OPP Const. Ionut Mihuta says his emotions got the best of him when he threatened, with rifle drawn, to kill an unarmed suspect only to beat him about the head after he was handcuffed behind his back, and lying on his stomach with his face down.
It was just after 2:30 a.m. on May 11, 2023 when a wellness check turned deadly.
“The emotions got the best of me,” Mihuta testified Monday at the first-degree murder trial of Alain Bellefeuille, charged with killing Sgt. Eric Mueller.
Mihuta’s “brothers” — fellow officers — had just been gunned down and he was speeding to the scene in normally quiet Bourget, around 50-km east of Ottawa.
Once he arrived, he took cover behind an ambulance. The paramedics were treating Sgt. Eric Mueller on the front deck, as the killer, Alain Bellefeuille, paced on the same small front porch deck.
The officer approached the front deck and saw paramedics treating Mueller, and noticed Bellefeuille’s rifle was inside the house in the mud room.
Mihuta’s account was revealed under cross-examination by defence lawyer Leo Russomanno.
His client, Bellefeuille, is on trial for the 2023 killing of OPP Sgt. Eric Mueller and shooting of Const. Marc Lauzon, after a wellness check gone deadly wrong.
That Bellefeuille shot the officers is not in question, nor contested. His defence said he thought it was a home invasion, while the police theory, since adopted by prosecutors, is that it was an ambush that had Bellefeuille lying in wait to kill police officers.

######

* DO THIS
Reproduce the trial report word for word, starting at the words "OPP Const. Ionut" and ending after "his face down.".

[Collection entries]
######

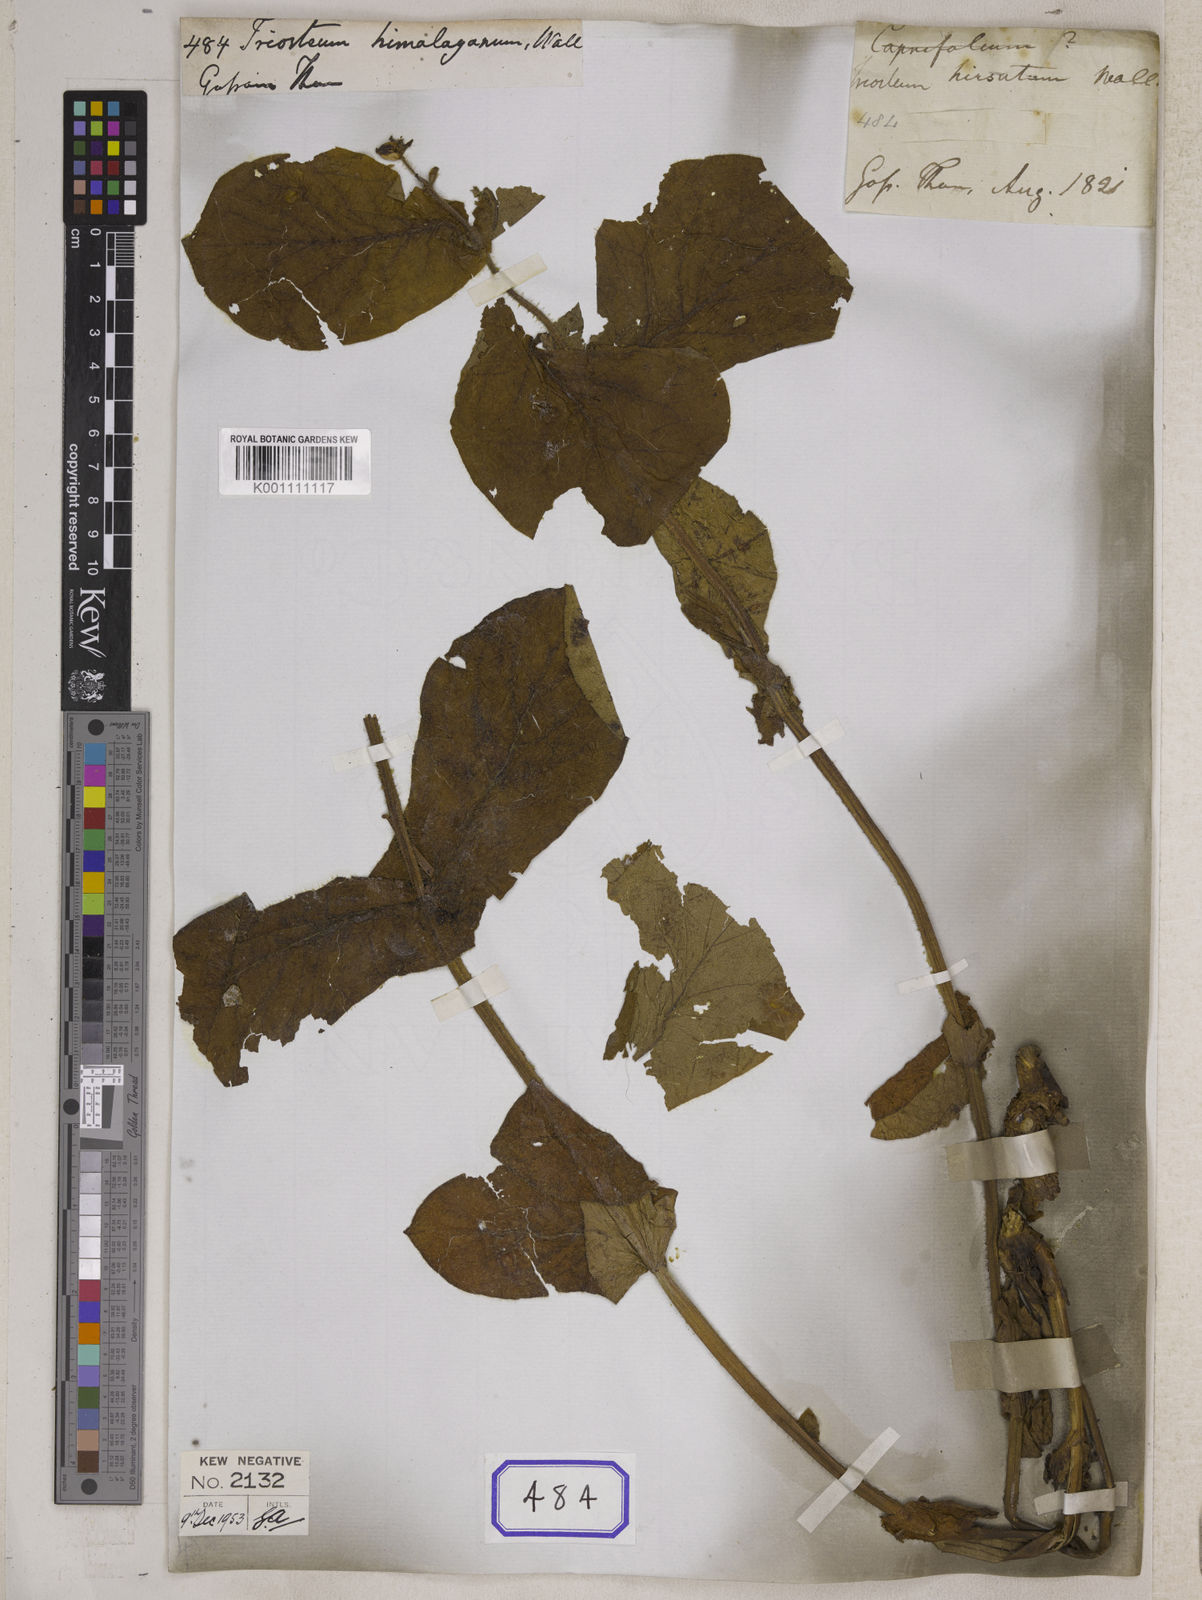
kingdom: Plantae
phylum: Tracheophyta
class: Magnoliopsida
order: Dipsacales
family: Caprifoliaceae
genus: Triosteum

######

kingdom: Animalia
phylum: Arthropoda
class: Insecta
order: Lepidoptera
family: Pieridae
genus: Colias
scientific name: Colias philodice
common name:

######

* RESULT FOR THIS EXERCISE
OPP Const. Ionut Mihuta says his emotions got the best of him when he threatened, with rifle drawn, to kill an unarmed suspect only to beat him about the head after he was handcuffed behind his back, and lying on his stomach with his face down.